Euro MPs have asked the European Council of Ministers whether Menwith Hill
is undermining European jobs and businesses by selling European trade secrets
to US companies. Selected information is exchanged with the British listening
post at GCHQ, Cheltenham and a number of GCHQ staff also work at Menwith Hill.
A recent report commissioned by the European Parliament has confirmed that Menwith
Hill's role in monitoring UK communications for the NSA and pressure is being
applied by British MEPs in the European Parliament to make Menwith Hill accountable
See the page on Campaigning
The American authorities largely refuse to answer questions, give out information
or allow reporters, MPs or MEPs into the base. Answers are refused to many of
the questions that MPs ask about Menwith Hill in the House of Commons although
many MPs have asked them in the past. Among the most prolific questioners of
the status and role of Menwith Hill was Bob Cryer, who was MP for Bradford South
until his tragic death in 1994. His final speech to the House, in an adjournment
debate, was a succinct rendering of the questions at the heart of the campaign.

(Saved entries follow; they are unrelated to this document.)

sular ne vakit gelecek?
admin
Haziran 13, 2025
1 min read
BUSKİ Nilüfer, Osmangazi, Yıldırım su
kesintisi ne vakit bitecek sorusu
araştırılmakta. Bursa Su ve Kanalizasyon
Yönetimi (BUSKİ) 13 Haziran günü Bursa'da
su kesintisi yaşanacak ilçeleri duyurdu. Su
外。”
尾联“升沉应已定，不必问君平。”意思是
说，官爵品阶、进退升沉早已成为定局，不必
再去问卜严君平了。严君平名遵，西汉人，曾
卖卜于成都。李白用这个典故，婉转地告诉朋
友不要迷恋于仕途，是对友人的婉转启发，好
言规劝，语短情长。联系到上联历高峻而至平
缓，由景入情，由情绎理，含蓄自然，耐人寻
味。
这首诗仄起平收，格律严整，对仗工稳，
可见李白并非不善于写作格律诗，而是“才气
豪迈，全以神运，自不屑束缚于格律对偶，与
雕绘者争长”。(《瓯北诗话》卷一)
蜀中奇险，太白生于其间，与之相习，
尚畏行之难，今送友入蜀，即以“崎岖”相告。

Questions continue to be asked in the House of Commons but satisfactory answers
are very rare. See also, page on Campaigning
MENWITH HILL - prime nuclear target ... integral part of US star wars plans
There are no missiles at Menwith Hill but the base would play a crucial role
in any nuclear strike mounted by the United States. As such, it would be a prime
nuclear target in the event of war. Menwith Hill received an award for the part
it played in "Desert Storm" during the Gulf War. Despite being an
American controlled facility, Menwith Hill was in 1996 designated a RAF base.
Menwith's ongoing expansion will also enable it to transmit and receive communications
and photographic images from space. This will help the US Space Command in its
mission to "see" and "hear" everything on the planet and
enable laser weapons to be able to reach anywhere on the earth within a target
area of about six feet.
Work has already started on the Space Based Infra Red System (SBIRS) (see "Planning
Applications" under "Menwith Hill" in CAAB News Letters 4-6).
General Howell M. Estes III (Commander in Chief, North American Aerospace Defense
Command and US Space Command and Air Force Space Command, Commander) has said
in a speech urging the US Congress to "help fulfill the promise of space"
"Our SBIRS system consolidates DoD's non-imaging infrared systems that
fulfill national security needs in areas of missile warning, missile defense,
technical intelligence and battlespace characterization. It consists of high
and low components. We need to get SBIRS High on-orbit first as a replacement
for the Defense Support Program (DSP). We're going to put four satellites up
to replace four DSPs. This will improve our location identification and tracking
capabilities by better identifying the missile launch point, impact point and
azimuth. It will also give us another level of refinement in those areas as
we work the missile defense issue. The advantage of SBIRS Low is that it can
track "cold bodies" in space. SBIRS Low is important for the ballistic
missile defense systems. With SBIRS High, you can only track infrared signatures
which means the rocket motor has to be burning. These systems will significantly
improve our ability to provide much more precise launch and impact point of
theater missiles to forces in a theater of operations. They are key to our ability
to cue systems that we'll use for active defense as part of both theater and
national missile defense."
The launch of 72 pounds of plutonium into space on Cassini in October 1997
was also connected to this space weapons program. Enormous amounts of power
have to be generated in space in order to fire the laser weapons. See also Yorkshire
CND space page.
Menwith is the largest regional signals intelligence station anywhere on earth
and is fully involved in these plans.